═══ Çıkarılan Metin ═══
A Milli Takım Teknik Direktörü Şenol Güneş, Mart ayında oynanacak Dünya Kupası eleme maçları öncesinde açıklamalarda bulundu.
TRT Spor canlı yayınına katılan Şenol Güneş, 24 Mart’ta oynanacak ve daha önce Türk Telekom Stadı’nda olacağı açıklanan Hollanda maçının zemindeki problemler sebebiyle Atatürk Olimpiyat Stadı’nda oynanacağını açıkladı.
Milli Takımlar Teknik Patronu Şenol Güneş’in açıklamaları şu şekilde:
Mart ayında başlayacak müsabakalar ile Dünya Kupası’na katılmak için heyecanla bekliyoruz. En güçlü rakiplerimiz olarak Hollanda ve Norveç ile başlıyoruz. Biz bir iş yapıyoruz ama ülke adına yapıyoruz. Tepede biz iş yaparken, aşağıda da üretimin olmasından yanayım. Elimizdeki oyuncular başaracak ama gelecek nesillerin de önünü açmamız gerekiyor.
═══ Verilen Kayıtlar ═══
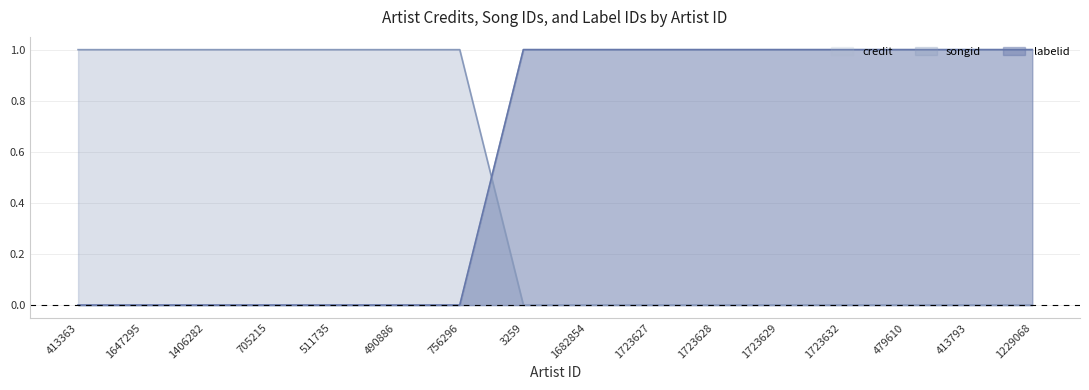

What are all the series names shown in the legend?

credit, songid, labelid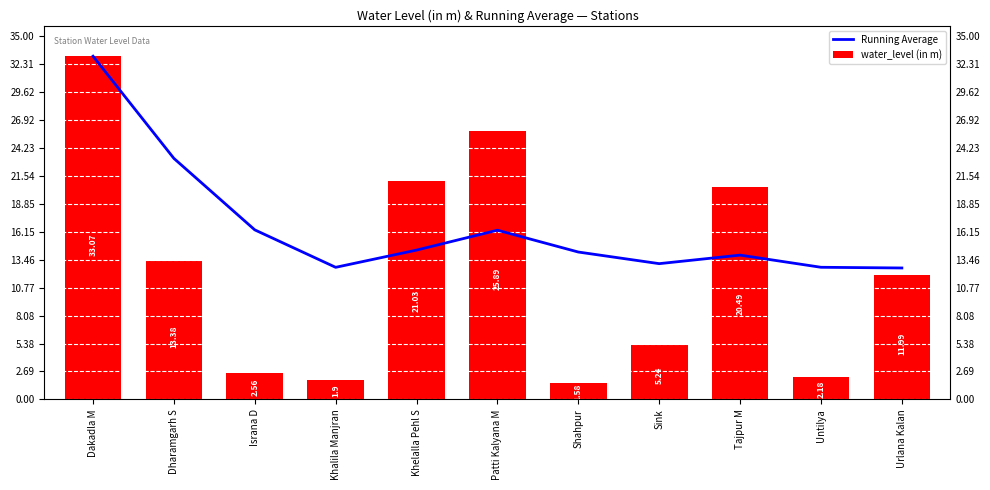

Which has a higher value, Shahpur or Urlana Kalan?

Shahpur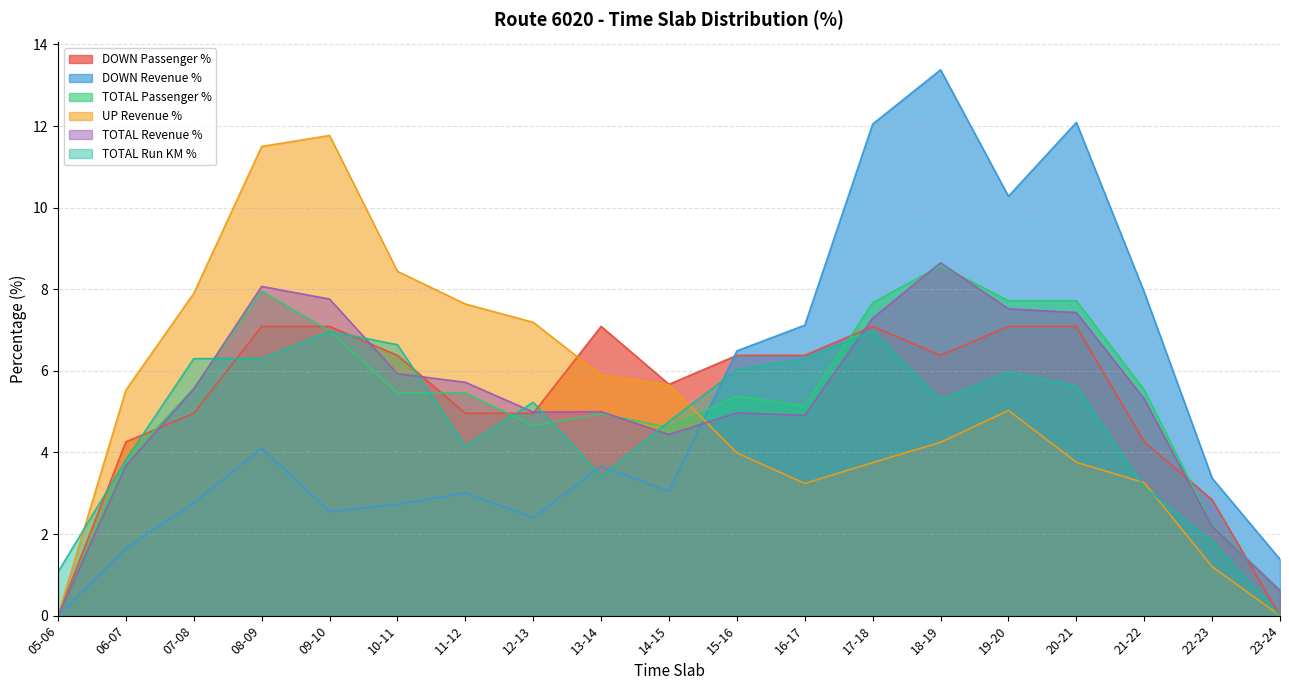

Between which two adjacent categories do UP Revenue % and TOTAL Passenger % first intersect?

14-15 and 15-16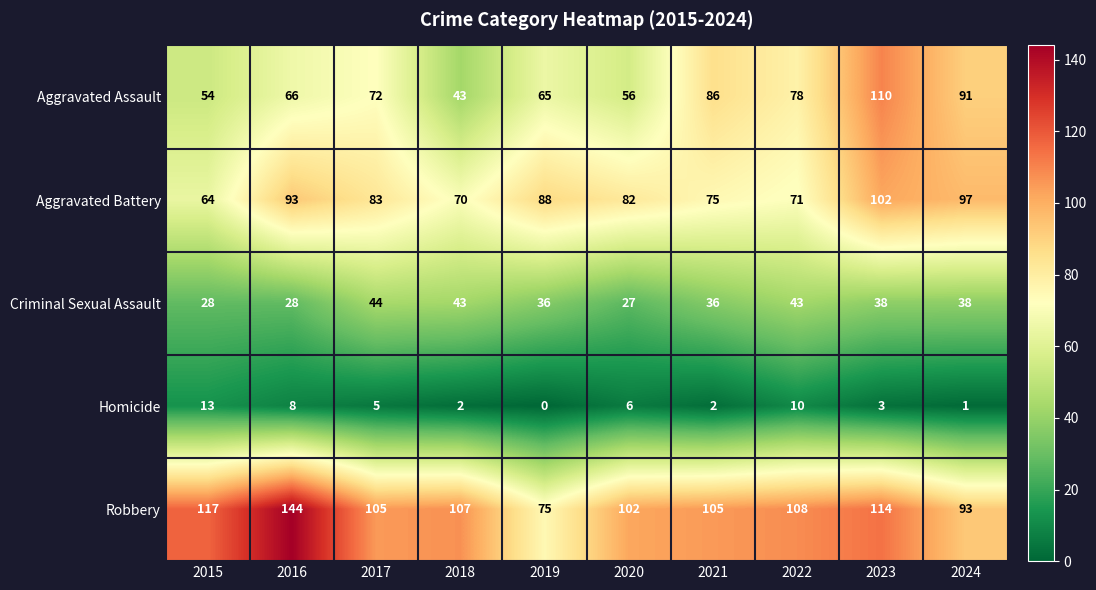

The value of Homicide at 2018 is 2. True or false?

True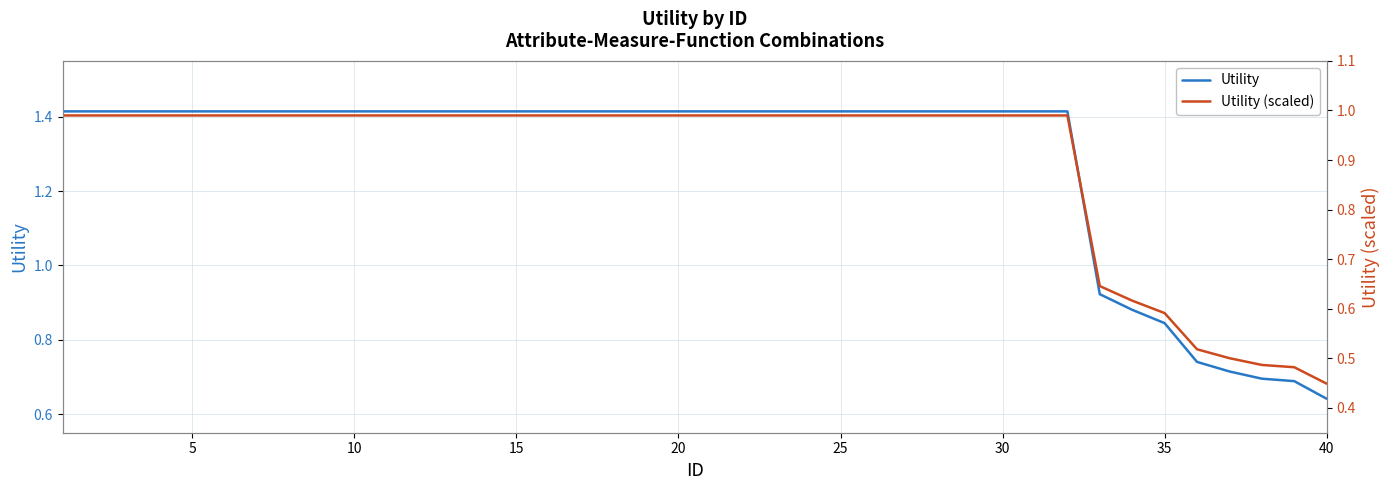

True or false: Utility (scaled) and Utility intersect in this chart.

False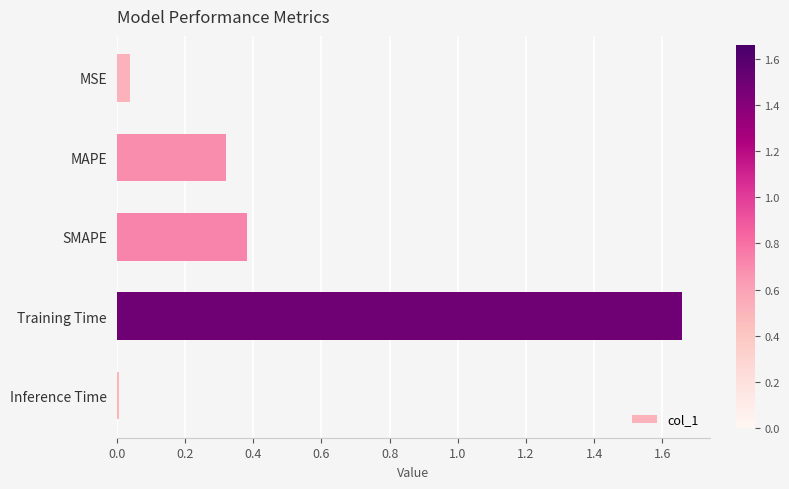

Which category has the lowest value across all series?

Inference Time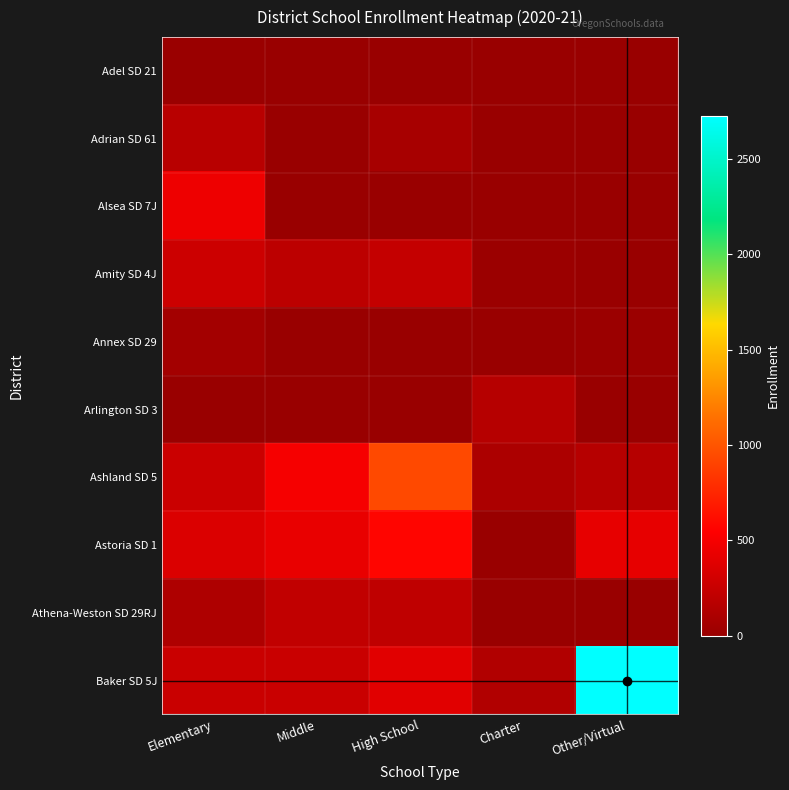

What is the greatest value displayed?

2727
═══
◆ Görev Koşulları
Şenol Güneş'in açıklamalarını aktaran metne göre:
(a) Açıklamalar hangi maçlar öncesinde yapıldı?
(b) Güneş hangi kanalın canlı yayınına katıldı?
(c) En güçlü rakipler olarak hangi iki takım anılıyor?
Kayıtların bu çalışmada hiçbir rolü yoktur.

◆ Yazılı Yanıt
(a) Mart ayında oynanacak Dünya Kupası eleme maçları öncesinde.
(b) TRT Spor.
(c) Hollanda ve Norveç.